___ Extracted entries ___
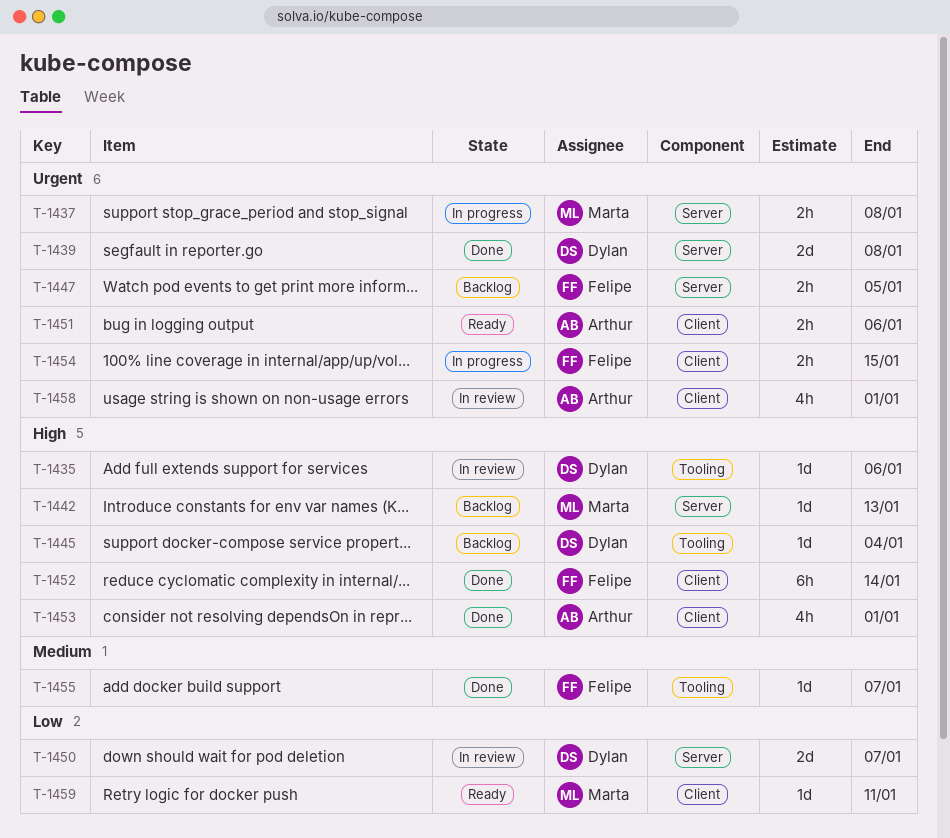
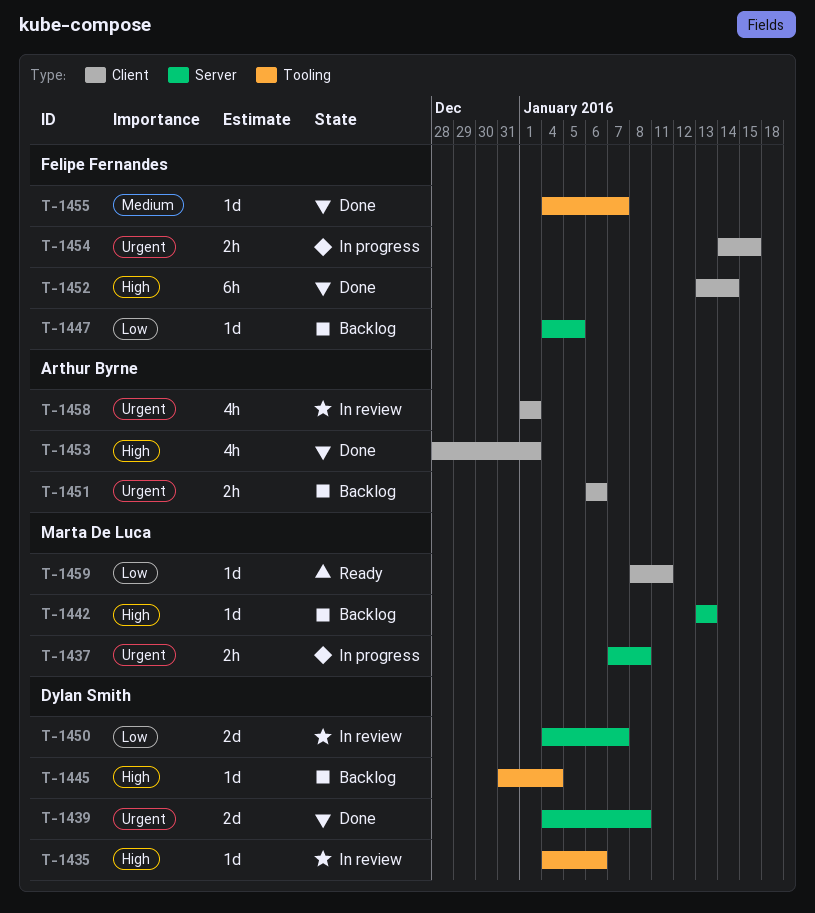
T-1447, priority: Urgent -> Low
T-1447, estimate: 2h -> 1d
T-1451, status: Ready -> Backlog

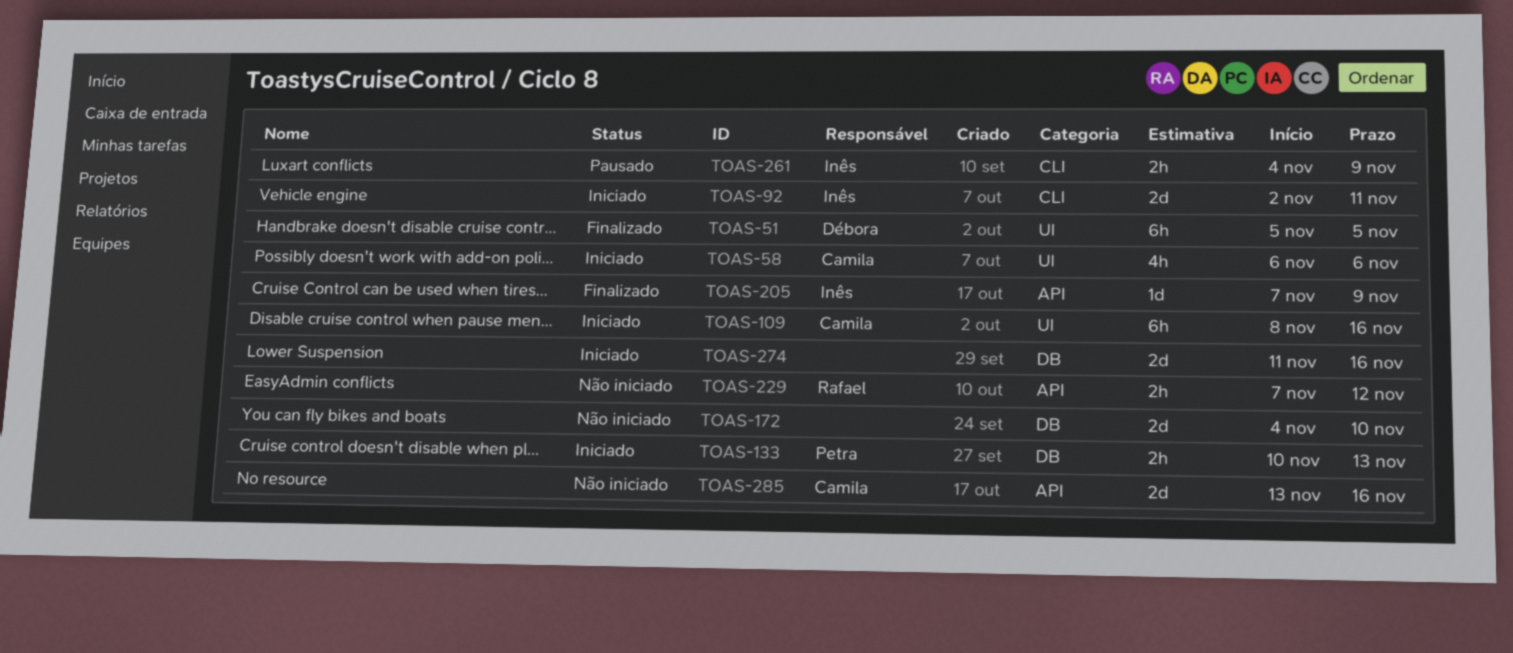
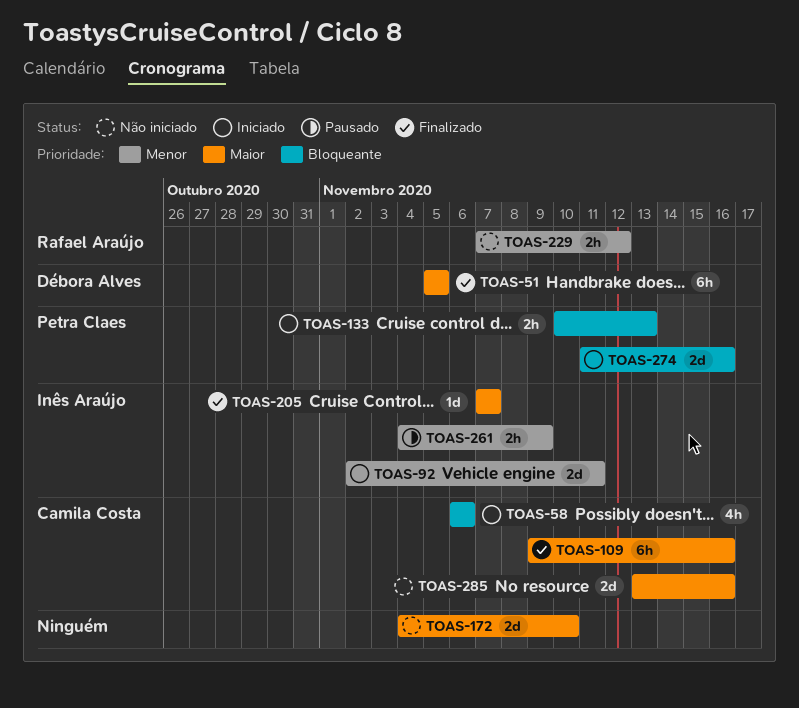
TOAS-109, status: Iniciado -> Finalizado
TOAS-109, start: Nov 8 -> Nov 9
TOAS-205, due: Nov 9 -> Nov 7
TOAS-274, owner: none -> Petra Claes

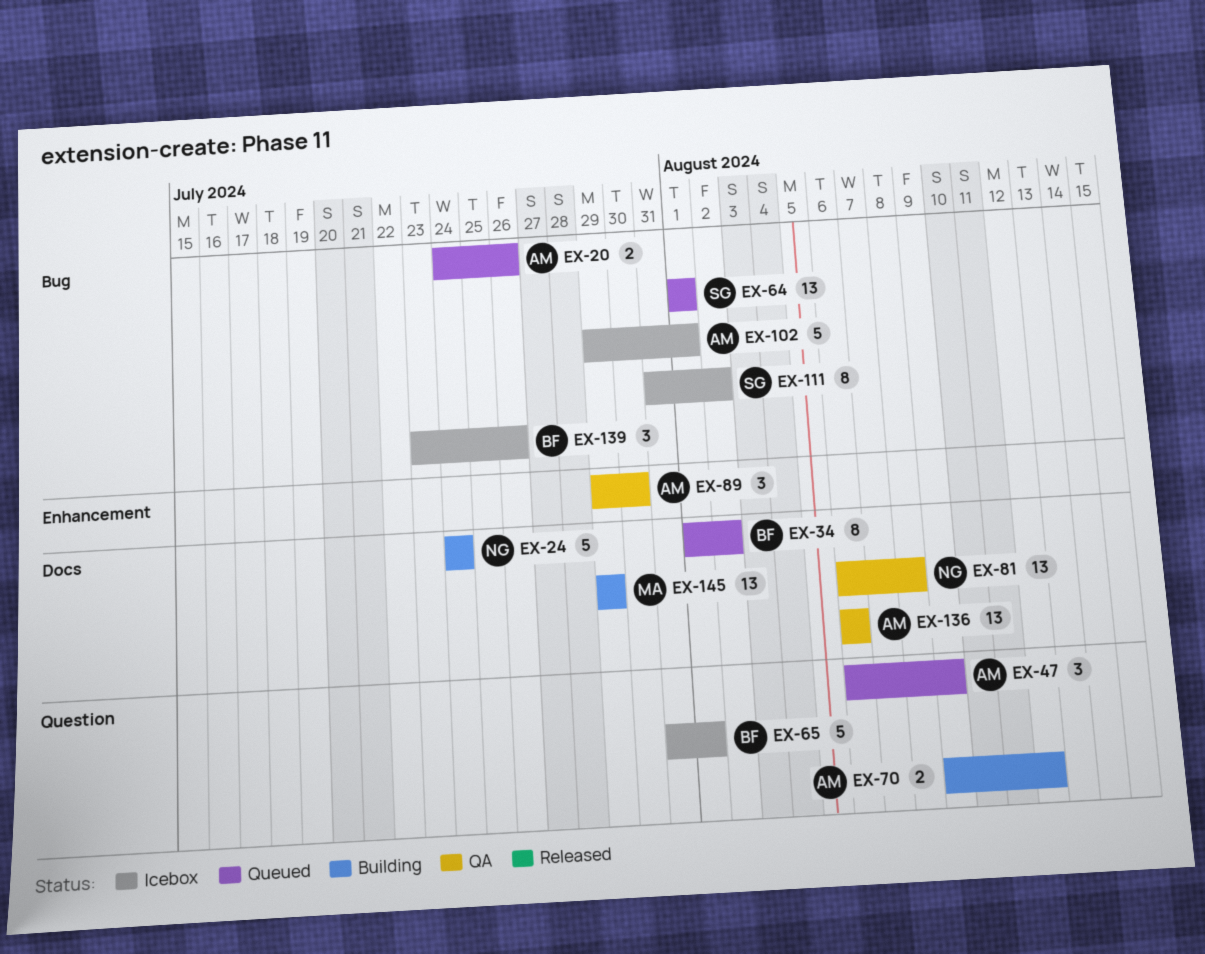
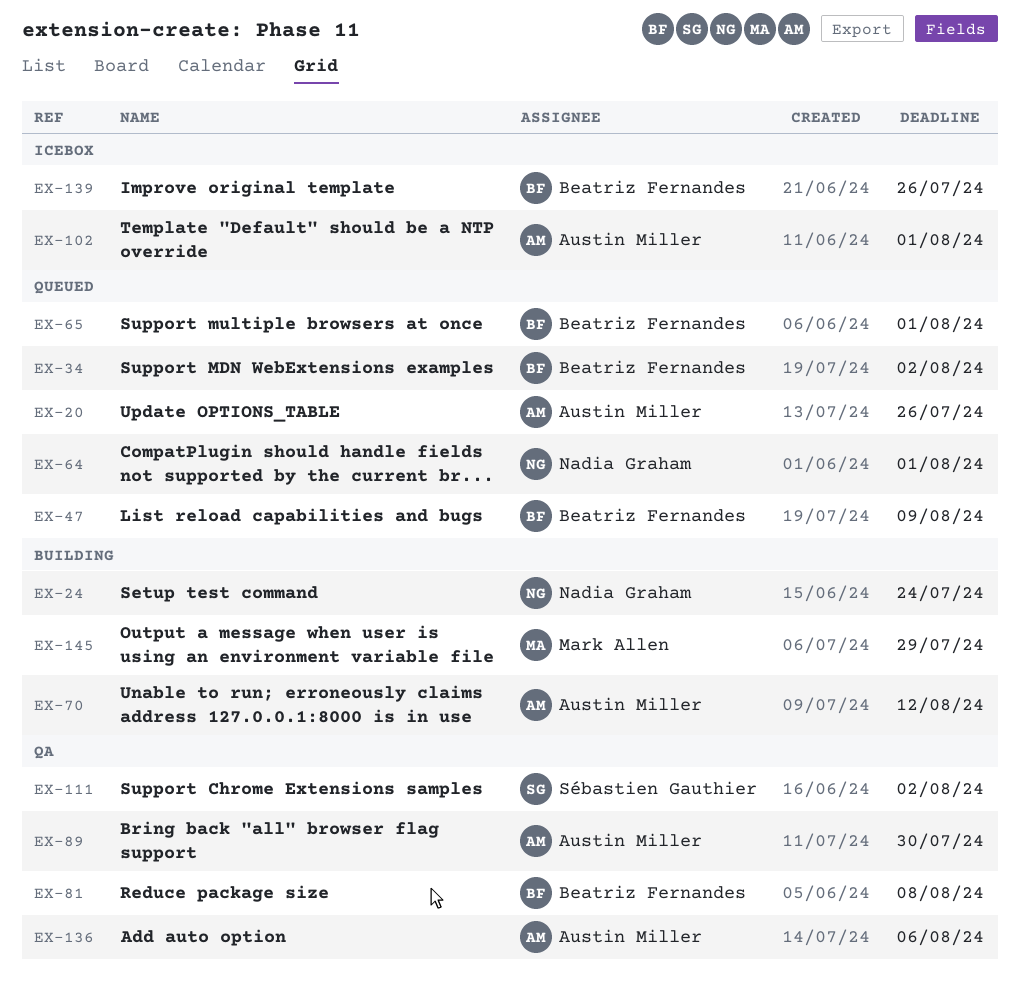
EX-47, owner: Austin Miller -> Beatriz Fernandes
EX-64, owner: Sébastien Gauthier -> Nadia Graham
EX-65, status: Icebox -> Queued
EX-81, owner: Nadia Graham -> Beatriz Fernandes
EX-111, status: Icebox -> QA

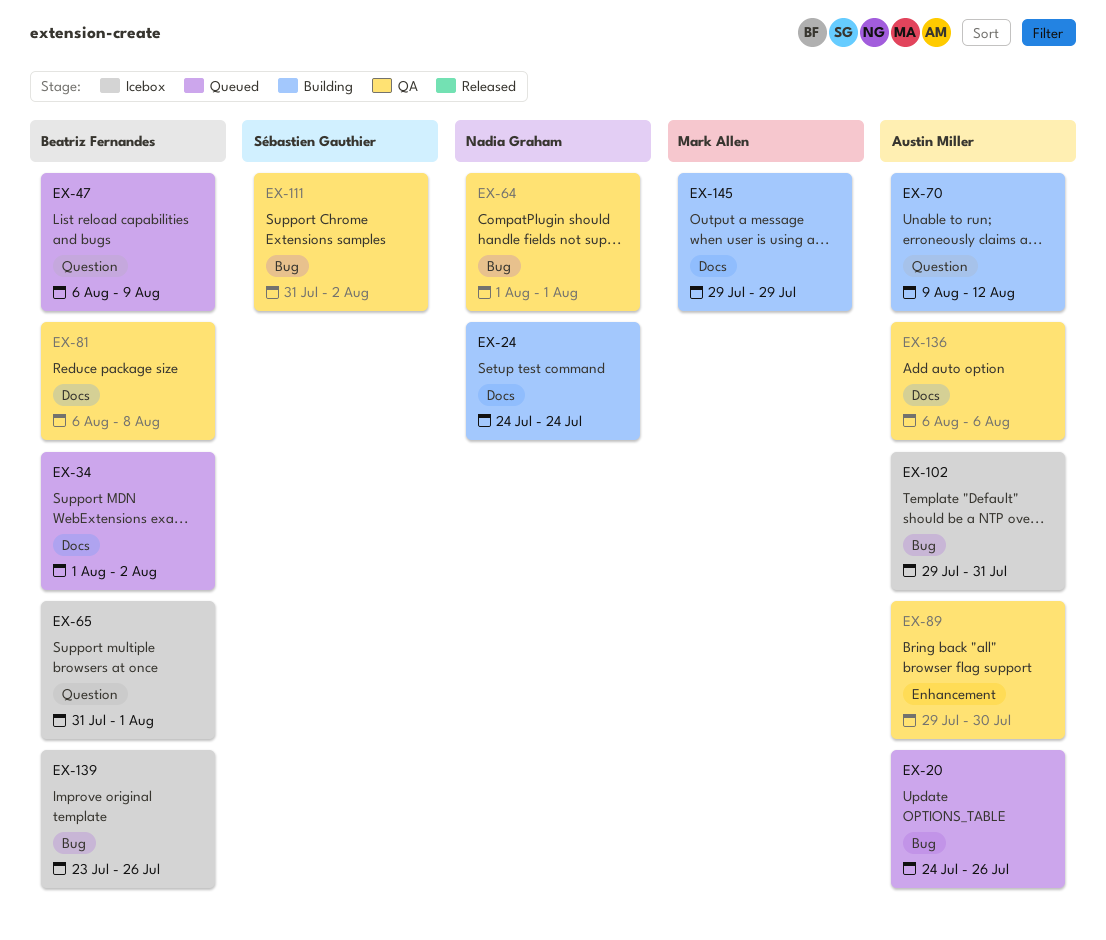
EX-64, status: Queued -> QA
EX-65, status: Queued -> Icebox
EX-102, due: Aug 1 -> Jul 31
___
To do: Wherever the string "Beatriz" appears in a line of the records above, copy that line.

Written answer:
EX-47, owner: Austin Miller -> Beatriz Fernandes
EX-81, owner: Nadia Graham -> Beatriz Fernandes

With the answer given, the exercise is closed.